The way we should approach scripture, it look into the historical context, the genera the Author intended to write in, other passages of scripture, the scripture as a whole, what does the original language suggest, etc.

You can’t just go running to the Church every time you find different interpretations of one scripture, because the Church likely hasn’t said a thing about it, at-least not authoritatively.

This is one passage where you trying to bind people to one interpretation is not the intention of the Church. There is a reason why the Church is silent on the location on Moses and Elisha before the coming of Christ, because 1) we don’t know and 2) there is no need for the Church to speak authoritatively on those passages.
 
I’ve been following this thread with some amusement and frustration.

It’s not a question of if it happened It happened!!! It’s in the Gospels Luke 9-28, Mt 17-1, Mk 9-2, and the luminous mystery of the rosary put there by ST. John Paul the great.

Trying to figure out how is an exercise in futility.

It’s like showing a globe to a dog. You see the world …the dog see’s a play toy.

All things are possible through GOD.
 
At the Transfiguration of Jesus, Moses and Elijah appeared with Him.
When ever the law and the prophets are mentioned together, I always try and search how they may hang and depend on the greatest commandments. Could it be that Jesus was there to represent the greatest commandments, do they fulfil the law?
 
God sent those saints to appear to jesus from limbo

Limbo is where the souls of unbaptized babies go

According to the catechism this is also where the souls (who werent in purgatory) waited before Jesus opened Heaven at His death.
 
I came across this in another thread and thought it may add something to this conversation.

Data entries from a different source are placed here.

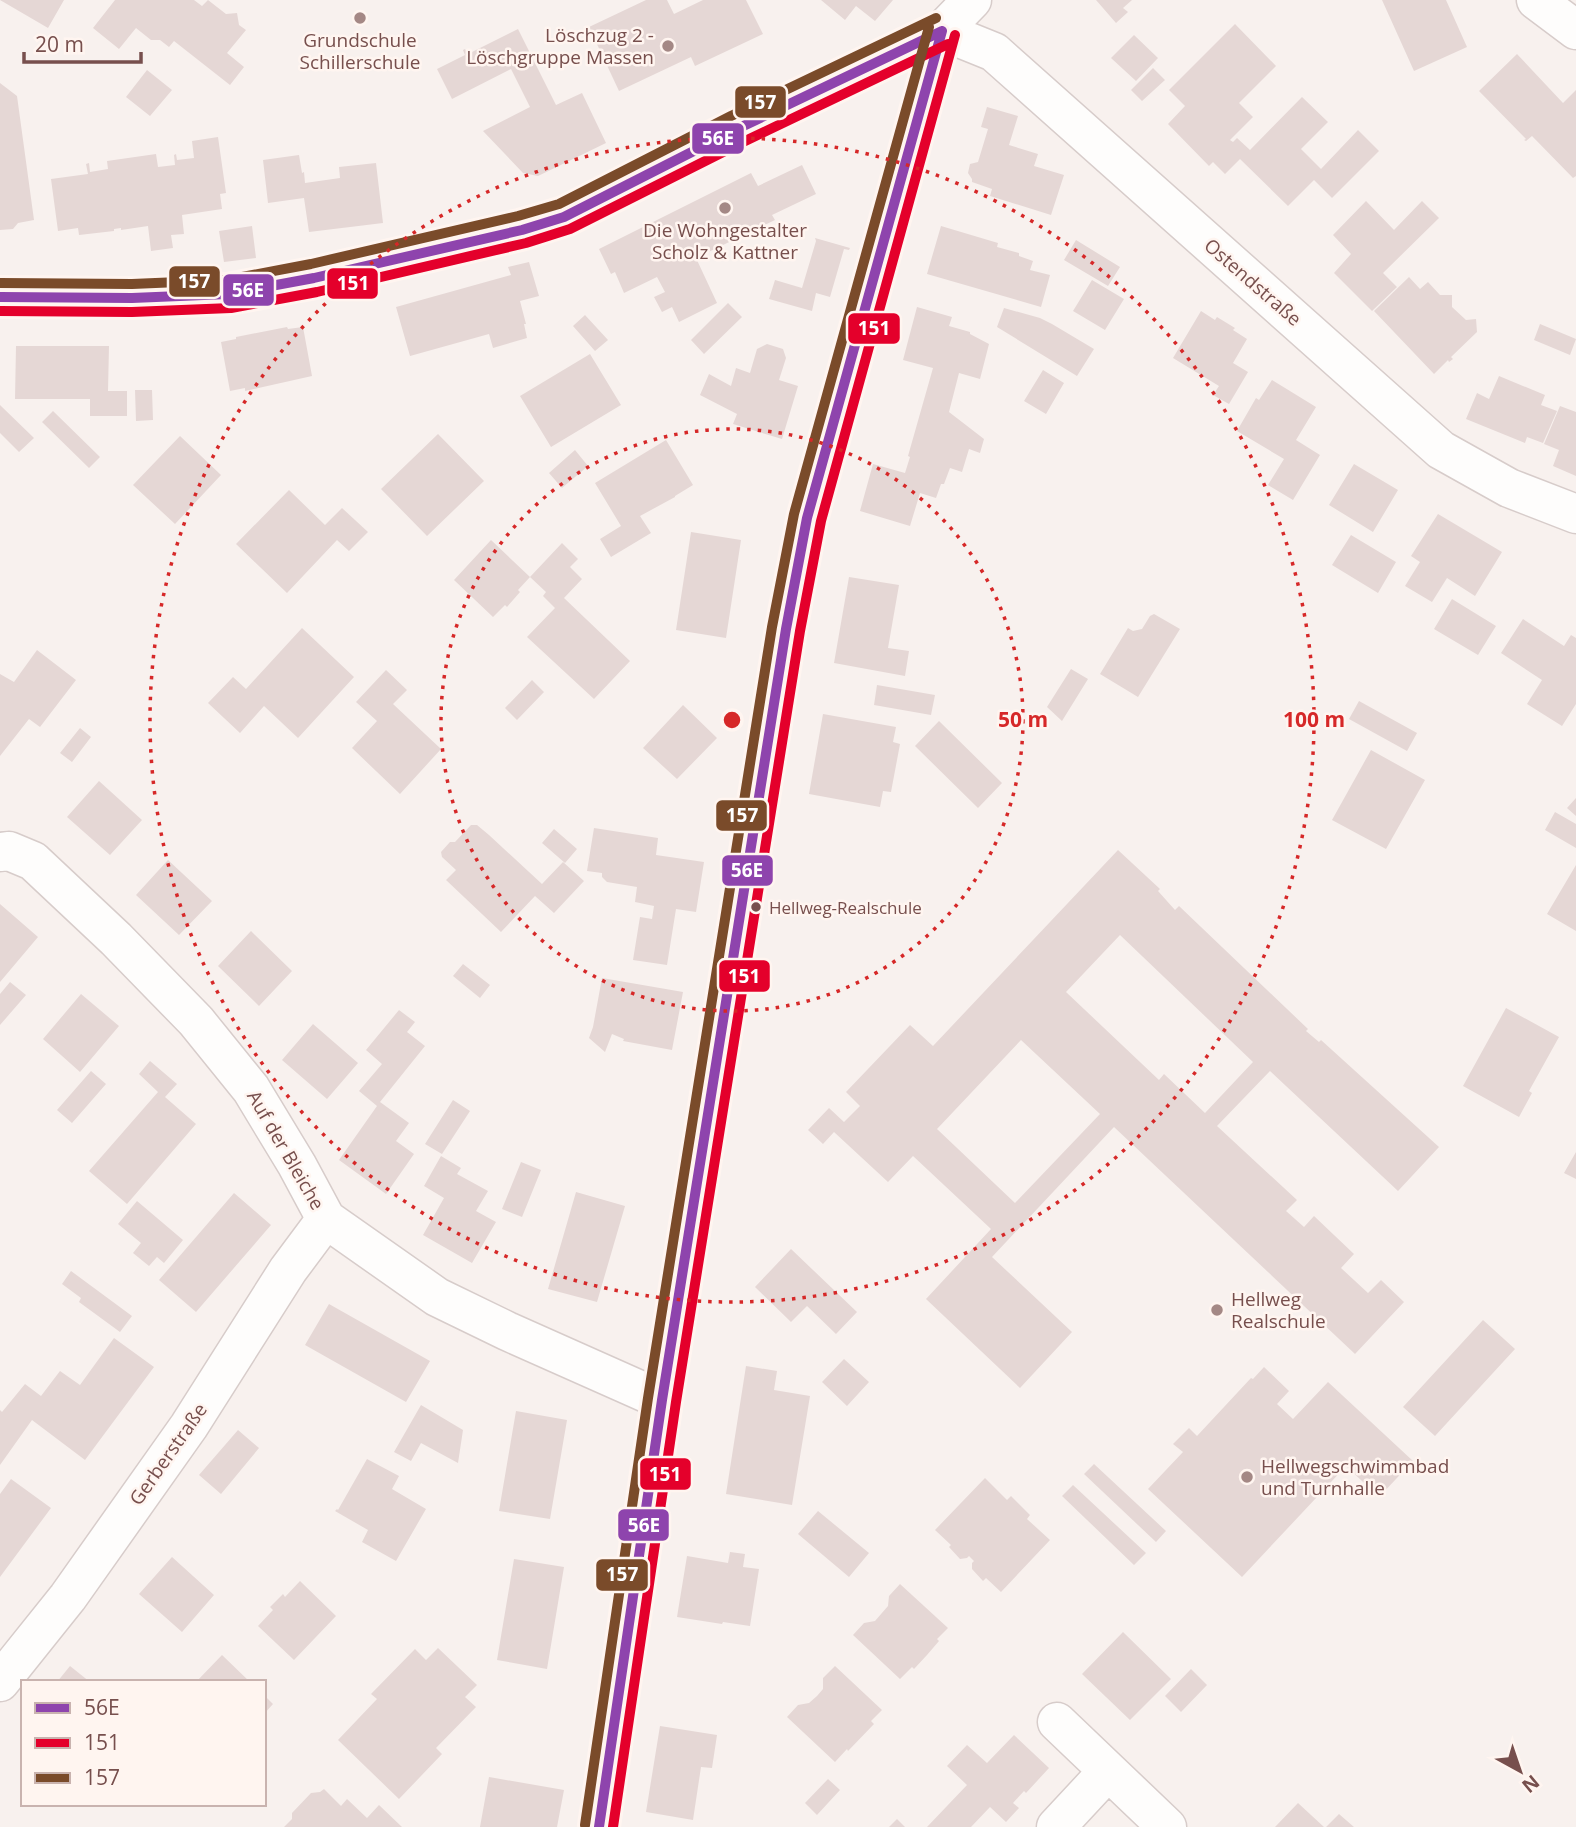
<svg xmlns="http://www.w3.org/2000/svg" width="1576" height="1827" font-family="'Open Sans',sans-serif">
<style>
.building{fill:#e5d7d5;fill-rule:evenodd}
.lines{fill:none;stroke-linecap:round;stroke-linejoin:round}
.minor-casing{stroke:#d7ccca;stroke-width:41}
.minor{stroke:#fefdfc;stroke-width:38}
.bus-1-casing{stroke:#fff5f0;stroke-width:16}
.bus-2-casing{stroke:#fff5f0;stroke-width:16}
.bus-3-casing{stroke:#fff5f0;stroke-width:16}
.bus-1{stroke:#8e44ad;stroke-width:10}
.bus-2{stroke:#e4002b;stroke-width:10}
.bus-3{stroke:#7a4b2a;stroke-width:10}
.ring{fill:none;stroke:#d62828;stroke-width:3.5;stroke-dasharray:3.5 7}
.poi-dot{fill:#a48885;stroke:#fff5f0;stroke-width:2.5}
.bus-dot{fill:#774f4d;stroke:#fff5f0;stroke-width:2.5}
.labels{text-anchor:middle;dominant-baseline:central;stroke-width:5;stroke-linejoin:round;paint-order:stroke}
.bus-label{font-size:17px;fill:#774f4d;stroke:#fff5f0;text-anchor:start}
.poi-label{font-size:19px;fill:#774f4d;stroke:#fff5f0}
.street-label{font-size:19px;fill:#774f4d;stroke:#fff5f0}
.centre{fill:#d62828;stroke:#fff5f0;stroke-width:3.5}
.ring-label{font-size:21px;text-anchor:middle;font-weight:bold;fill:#d62828;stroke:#fff5f0;stroke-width:5;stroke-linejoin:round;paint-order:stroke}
.line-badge{stroke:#fff5f0;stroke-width:2.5}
.badge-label{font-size:19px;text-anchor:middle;font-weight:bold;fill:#fff}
</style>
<rect width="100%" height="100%" fill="#f8f1ee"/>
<path class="building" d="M0 0H64L48 28Z
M115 0H194L202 6 208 0 226 14 237 13 239 25 246 30 227 53 244 67 230 85 174 41 169 47 160 40H151L136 28 119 49 93 28Z
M646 0H667L674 14 703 0H746L763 34 695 66 691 57 619 91 589 27Z
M821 0H893L875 21 856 6 845 20Z
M1096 0H1132L1123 8 1128 12 1116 23Z
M1382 0H1446L1467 47 1414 71Z
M1235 24 1276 66 1239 103 1253 117 1230 140 1233 142 1237 138 1250 150 1302 97 1328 122 1301 149 1321 169 1358 130 1379 151 1332 198 1314 180 1288 206 1240 159 1225 174 1213 162 1209 166 1168 124 1185 106 1169 90Z
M518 29 556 105 582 93 606 143 538 176 523 173 483 131 530 107 511 69 452 99 437 69 465 55 463 50 465 49 468 54Z
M1134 35 1158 58 1136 81 1111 58Z
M1517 54 1563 103 1576 90V176L1573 178 1532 136 1526 141 1524 140 1526 139 1479 91Z
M1153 68 1165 80 1142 101 1131 90Z
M147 70 172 90 150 116 126 97Z
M0 83 17 96 34 220 18 223 13 229 0 230Z
M987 107 1018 116 1009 145 1038 154 1034 166 1064 175 1051 215 990 196 992 189 972 182V179L968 173 970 164 978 162 988 129 981 127Z
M218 137 226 193 220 194 222 209 182 215 184 234 171 235 173 248 151 251 148 226 121 230V228L114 229V231L79 235 78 228 58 231 51 179 88 174 86 164 89 163 90 172 108 169 107 161 156 154 158 167 175 165 174 155 176 154 177 160 194 158 192 141Z
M299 155 302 173 304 172 305 183 340 178 339 167 376 163 383 223 309 232 304 198 268 203 263 160Z
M802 165 816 194 772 215 775 220 696 258 717 303 679 322 672 307 662 312 654 297 665 292 657 277 624 293 615 272 611 274 599 249 751 173 758 186Z
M1366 201 1394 230 1422 201 1439 218 1383 273 1397 287 1372 311 1334 273 1351 254 1333 235Z
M252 226 256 258 224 262 219 231Z
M941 226 998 243 997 247 1019 253V256L1033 261 1030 270 1050 275 1041 307 927 274Z
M815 238 850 248 849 250 844 249 830 297 816 293 812 311 769 299 775 280 802 288 816 241Z
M1076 240 1120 267 1108 286 1064 260Z
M529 262 539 296 520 301 526 324H524L527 338 493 348 489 334 410 356 396 307 511 275 508 267Z
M1409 277 1420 289 1428 282 1440 295H1452V307L1466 320 1476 319 1477 332 1451 357 1453 359 1449 362 1448 360 1434 374 1374 311Z
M1092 280 1124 299 1105 330 1073 311Z
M728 303 742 317 704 354 691 340Z
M917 307 952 317 949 326 970 332V334L989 344 980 379 959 373 949 412 984 439 980 453 969 449 962 472 950 468 944 484H941L936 498 920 493 910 526 860 511 873 464 905 473 910 457 908 456 933 368 903 360Z
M1004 308 1040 318 1052 324 1094 349 1077 376 997 327Z
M1201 311 1215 320 1217 317 1235 328 1233 330 1247 339 1233 363 1248 372 1229 404 1213 395 1219 386 1173 358Z
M585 315 608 340 595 351 573 326Z
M1540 324 1576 339 1570 355 1534 340Z
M287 327 288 329 303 327 312 376 245 391V388L230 391 221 342 236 339V337Z
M767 344 783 349 786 358 779 380 798 386 782 439 733 424 737 414 700 395 709 374 731 386 736 368 750 373 757 349Z
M16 346H109L108 391H127V416H90V399H15Z
M590 354 621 405 551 447 520 396Z
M1043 370 1064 383 1046 414 1024 401Z
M1499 376 1545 395 1541 405 1557 411 1543 443 1527 437 1525 443 1466 419 1477 393 1489 399Z
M1272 380 1316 407 1296 440 1320 455 1293 500 1268 485 1284 459 1237 431 1256 398 1259 400Z
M135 390H152L153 420 136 421Z
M0 405 34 438 19 452 0 433Z
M1560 406 1576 412V476L1553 466 1559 450 1544 444Z
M53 411 100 457 89 468 42 422Z
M438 434 484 481 427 536 381 489Z
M180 436 221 475 175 524 133 485Z
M666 440 693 485 675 496V497L640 516 651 533 611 557 600 539 621 526 595 483Z
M575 450 588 466 562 488 549 473Z
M1354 464 1398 490 1373 532 1329 505Z
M289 490 325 525 342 508 368 532 349 551 337 540 287 593 236 544Z
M1438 514 1502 552 1475 596 1447 578 1432 602 1405 586 1420 562 1411 556Z
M691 532 741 540 726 638 676 630Z
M1351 535 1396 562 1378 593 1332 565Z
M491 540 530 577 518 590 520 592 507 607 505 605 493 617 454 580Z
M562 543 578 559 570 567 582 579 564 598 630 661 594 699 527 637 555 608 543 596 546 592 530 577Z
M849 577 899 585 888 648 909 651 905 676 834 663Z
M1452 599 1496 626 1478 655 1434 629Z
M1154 614 1180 629 1138 697 1100 674 1128 628 1133 631 1142 629 1150 616Z
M1523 619 1564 646 1571 635 1576 638V704L1562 726 1527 704 1542 680 1501 653Z
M302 628 354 677 298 738 264 706 240 733 208 703 233 677 246 689Z
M37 650 76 680 40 727 29 719 0 756V674L14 682Z
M1071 669 1088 679 1062 721 1047 707Z
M386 670 407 690 393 704 441 749 400 794 352 748 377 721 356 702Z
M532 680 544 692 517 720 505 708Z
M877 685 935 695 931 715 874 705Z
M1359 701 1417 733 1407 751 1349 719Z
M683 705 717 738 677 779 643 748Z
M823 714 896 727 893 742 900 744 891 792 883 791 880 807 809 794Z
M939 721 1002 783 978 808 915 746Z
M80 728 91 737 72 762 60 753Z
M1371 750 1425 780 1386 849 1332 820Z
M99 781 142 820 110 855 67 817Z
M1576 798V816L1567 808Z
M1555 812 1576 824V848L1545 830Z
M471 825H477L489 835 542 884 563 862 584 881 554 913 535 896 501 932 446 880 456 870 442 857 441 852 450 842H455Z
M594 828 658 838 656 855 704 862 696 912 676 909 667 965 633 960 640 917 652 919 654 906 635 902 637 887 607 882 602 877V873L587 871Z
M554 829 577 849 565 863 542 843Z
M1118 850 1160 889 1158 891 1175 910 1179 906 1308 1029 1306 1031 1319 1042 1321 1040 1439 1147 1398 1191 1270 1071 1217 1126 1297 1200 1286 1211 1304 1227 1314 1216 1354 1254 1341 1268 1368 1293 1381 1280 1404 1302 1355 1354 1114 1127 992 1257 1072 1332 1020 1388 926 1299 991 1229 913 1156 888 1182 834 1132 823 1144 808 1130 829 1108 844 1122 860 1106 846 1092 910 1025 933 1046ZM1120 935 1253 1062 1205 1113 1164 1074 1159 1080 1066 992ZM1021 1040 1100 1114 1015 1203 937 1129Z
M168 860 212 901 179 935 136 895Z
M1576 865V931L1547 914Z
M0 904 38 937 0 982Z
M251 931 292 971 259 1006 218 966Z
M463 964 490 985 480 998 453 976Z
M602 978 683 992 672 1050 623 1041 624 1039 612 1034 605 1052 589 1038 593 1027Z
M10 982 26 995 0 1025V994Z
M81 994 119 1026 80 1072 43 1039Z
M1506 1008 1559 1037 1529 1091 1532 1093 1519 1117 1463 1086Z
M399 1010 415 1022 407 1032 425 1046 380 1102 409 1123 396 1141 414 1154 386 1194 339 1160 377 1106 359 1091 382 1064 366 1050Z
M313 1024 358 1063 327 1099 282 1060Z
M150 1061 177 1084 165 1097 196 1124 127 1204 89 1171 158 1092 139 1074Z
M91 1071 106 1084 72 1123 57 1110Z
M453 1100 470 1111 442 1154 425 1144Z
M1576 1152V1179L1564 1173Z
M441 1156 461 1168 457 1174 488 1191 476 1211 496 1222 472 1263 423 1235 444 1198 424 1186Z
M521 1162 541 1170 522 1217 502 1209Z
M576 1192 625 1206 597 1302 548 1289Z
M234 1193 271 1225 196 1312 159 1280Z
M137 1201 183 1240 164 1263 157 1257 149 1266 133 1253 141 1243 118 1224Z
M791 1249 857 1312 836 1334 807 1306 791 1322 755 1287Z
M71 1271 132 1316 120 1332 79 1302 81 1298 62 1284Z
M329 1304 430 1361 406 1402 305 1345Z
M1483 1320 1515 1349 1435 1436 1403 1407Z
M114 1338 154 1367 85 1460 32 1420 0 1465V1410L2 1412 25 1384 41 1396 60 1371 80 1385Z
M844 1359 869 1382 847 1406 822 1382Z
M746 1366 777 1371 774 1390 810 1396 792 1505 726 1494Z
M1264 1367 1289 1391 1277 1404 1293 1419 1328 1382 1413 1461 1379 1497 1346 1466 1242 1577 1148 1489 1183 1452 1173 1444 1189 1428 1197 1436 1251 1378 1253 1379Z
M421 1405 463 1430 458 1463 421 1443 411 1461 394 1452Z
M516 1411 567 1420 550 1519 499 1511Z
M238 1430 259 1448 221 1494 199 1475Z
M367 1459 399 1476 392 1489 426 1509 396 1561 362 1542 368 1530 335 1511 337 1509 338 1510Z
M1094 1464 1166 1531 1156 1542 1084 1474Z
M985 1478 1007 1500 1011 1496 1030 1515 1027 1519 1050 1540 1001 1592 986 1578 983 1581 972 1569V1563L974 1561 969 1556 967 1558 960 1559 949 1547 951 1545 935 1530Z
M11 1479 51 1508 0 1577V1494Z
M1073 1485 1146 1553 1134 1565 1062 1496Z
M818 1511 869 1553 849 1577 798 1534Z
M730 1552 745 1554 743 1567 759 1569 750 1626 723 1622 722 1624 677 1617 687 1556 728 1563Z
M172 1557 214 1595 182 1632 139 1594Z
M514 1559 564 1567 547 1669 497 1660Z
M300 1581 336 1616 294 1660 258 1626 273 1610 270 1607 283 1594 285 1597Z
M900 1584 948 1628 937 1639 939 1641 927 1655 914 1669 912 1667 900 1679 853 1635 864 1623 875 1621 888 1606 889 1596Z
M1123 1632 1171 1679 1130 1720 1082 1674Z
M438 1648 477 1685 465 1697 476 1707 436 1748 442 1754 399 1799 338 1740 377 1699 371 1694 415 1649 426 1660Z
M222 1655 250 1682H196Z
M70 1666 90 1682H57Z
M835 1666 882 1710 871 1721 874 1724 848 1751 847 1749 835 1762 787 1717 798 1705 809 1703 817 1696 823 1689V1678Z
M1191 1669 1207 1685 1181 1712 1165 1696Z
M264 1695 273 1704 264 1714Z
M660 1726 717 1735 712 1768 701 1767 693 1820 646 1812Z
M1014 1735 1049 1768 1026 1793 1024 1791 1013 1803 1019 1808 1006 1822 990 1807 971 1827H927L967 1785 947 1766 967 1745 987 1763Z
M489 1777 564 1790 557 1827H480Z
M828 1779 840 1790 817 1815 805 1803Z
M324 1789 341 1806 347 1799 367 1818 379 1805 402 1827H284L292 1819V1813L311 1793 320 1792Z
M1298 1803 1324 1827H1275Z
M1339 1814 1354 1827H1326Z
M897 1819 905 1827H889Z"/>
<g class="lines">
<g class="minor-casing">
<path id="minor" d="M1536 0 1576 30
M942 31 994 52 1441 450 1509 488 1576 514
M0 297 132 298 228 294 314 278 522 230 564 217 737 129 942 31 972 0
M0 852 9 851 33 861 116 939 196 1021 251 1089 297 1165 326 1219 437 1297 507 1331 662 1400
M0 1682 68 1597 189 1426 288 1270 326 1219
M1057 1722 1167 1827
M599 1827 662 1400 786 629 807 518 942 31
M1056 1827 1108 1771"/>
</g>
<use href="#minor" class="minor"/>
<g class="bus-1-casing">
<path id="bus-1" d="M0 297 132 298 228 294 314 278 522 230 564 217 737 129 942 31
M599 1827 662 1400 786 629 807 518 942 31"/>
</g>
<g class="bus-2-casing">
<path id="bus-2" d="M0 311 132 312 231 308 317 292 526 243 570 229 743 142 948 44
M613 1827 676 1402 800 631 821 521 955 35"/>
</g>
<g class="bus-3-casing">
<path id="bus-3" d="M0 283 132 284 226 280 311 264 518 216 559 204 731 116 936 18
M585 1825 648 1398 772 627 794 514 929 27"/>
</g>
<use href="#bus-1" class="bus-1"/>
<use href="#bus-2" class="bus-2"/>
<use href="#bus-3" class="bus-3"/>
</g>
<g class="ring">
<circle cx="732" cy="720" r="291"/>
<circle cx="732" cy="720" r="582"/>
</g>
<g class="poi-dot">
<circle cx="360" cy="18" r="7"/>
<circle cx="668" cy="46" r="7"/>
<circle cx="725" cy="208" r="7"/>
<circle cx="1217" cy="1310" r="7"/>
<circle cx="1247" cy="1477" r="7"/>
</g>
<circle class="bus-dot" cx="756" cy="907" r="6"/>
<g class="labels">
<g class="bus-label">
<text x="769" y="907">Hellweg-Realschule</text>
</g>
<g class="poi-label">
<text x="654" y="35" text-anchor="end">Löschzug 2 -<tspan x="654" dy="22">Löschgruppe Massen</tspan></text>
<text x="360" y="40">Grundschule<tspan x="360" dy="22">Schillerschule</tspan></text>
<text x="725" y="230">Die Wohngestalter<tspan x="725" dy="22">Scholz &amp; Kattner</tspan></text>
<text x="1231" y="1299" text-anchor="start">Hellweg<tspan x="1231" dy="22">Realschule</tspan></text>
<text x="1261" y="1466" text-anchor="start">Hellwegschwimmbad<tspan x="1261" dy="22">und Turnhalle</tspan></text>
</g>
<g class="street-label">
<text transform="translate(1253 282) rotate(41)">Ostendstraße</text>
<text transform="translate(286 1150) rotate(60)">Auf der Bleiche</text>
<text transform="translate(168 1454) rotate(-55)">Gerberstraße</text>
</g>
</g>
<circle cx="732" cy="720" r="10" class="centre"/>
<g class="ring-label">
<text x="1023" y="727">50 m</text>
<text x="1314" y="727">100 m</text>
</g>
<g class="line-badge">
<rect x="734" y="85" width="53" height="34" rx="7" fill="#7a4b2a"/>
<rect x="691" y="122" width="54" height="33" rx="7" fill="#8e44ad"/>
<rect x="168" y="265" width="53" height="33" rx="7" fill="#7a4b2a"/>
<rect x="326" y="267" width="53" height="33" rx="7" fill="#e4002b"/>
<rect x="222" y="273" width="53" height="34" rx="7" fill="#8e44ad"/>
<rect x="847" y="312" width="54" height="33" rx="7" fill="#e4002b"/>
<rect x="715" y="799" width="53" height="33" rx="7" fill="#7a4b2a"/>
<rect x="721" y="854" width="53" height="33" rx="7" fill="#8e44ad"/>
<rect x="718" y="959" width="53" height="34" rx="7" fill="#e4002b"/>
<rect x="639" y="1457" width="53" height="34" rx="7" fill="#e4002b"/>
<rect x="617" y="1508" width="53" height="34" rx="7" fill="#8e44ad"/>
<rect x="595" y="1558" width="54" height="34" rx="7" fill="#7a4b2a"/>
</g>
<g class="badge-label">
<text x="760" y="109">157</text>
<text x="718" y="145">56E</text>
<text x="194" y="288">157</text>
<text x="353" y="290">151</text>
<text x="248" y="297">56E</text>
<text x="874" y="335">151</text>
<text x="742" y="822">157</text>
<text x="747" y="877">56E</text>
<text x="744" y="983">151</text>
<text x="665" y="1481">151</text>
<text x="644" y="1532">56E</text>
<text x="622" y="1581">157</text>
</g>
<rect x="21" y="1680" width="245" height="126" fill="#fff5f0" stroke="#c9b3af" stroke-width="2"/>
<rect x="35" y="1703" width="35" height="10" fill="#8e44ad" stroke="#c9b3af" stroke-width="2"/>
<text x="84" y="1715" font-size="21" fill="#774f4d">56E</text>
<rect x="35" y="1738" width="35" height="10" fill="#e4002b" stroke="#c9b3af" stroke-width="2"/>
<text x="84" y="1750" font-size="21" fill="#774f4d">151</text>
<rect x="35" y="1773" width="35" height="10" fill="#7a4b2a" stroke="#c9b3af" stroke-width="2"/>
<text x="84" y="1785" font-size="21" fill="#774f4d">157</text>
<g transform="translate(1520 1771) rotate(140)" stroke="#fff5f0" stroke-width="5" paint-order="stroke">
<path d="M0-5L12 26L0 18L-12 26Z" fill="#774f4d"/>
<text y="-10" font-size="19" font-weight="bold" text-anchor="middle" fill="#774f4d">N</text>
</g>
<path d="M24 52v10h117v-10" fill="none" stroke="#774f4d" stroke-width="3.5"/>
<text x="35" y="52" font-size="21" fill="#774f4d" stroke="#fff5f0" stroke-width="5" paint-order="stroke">20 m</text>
</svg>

CCC 1257 “The Lord himself affirms that Baptism is necessary for salvation … God has bound salvation to the sacrament of Baptism, but he himself is not bound by his sacraments.”

Here we see in Church teaching that God is not bound to what we are bound to. We humans need baptism for salvation but there is nothing stopping God from making an “exception” to this rule.

Now if God “is not bound by his sacraments” why would he be bound to the timeline of human events? To me this seems to at the very least permit the possibility that Elijah received the grace necessary for entry into heaven “early”.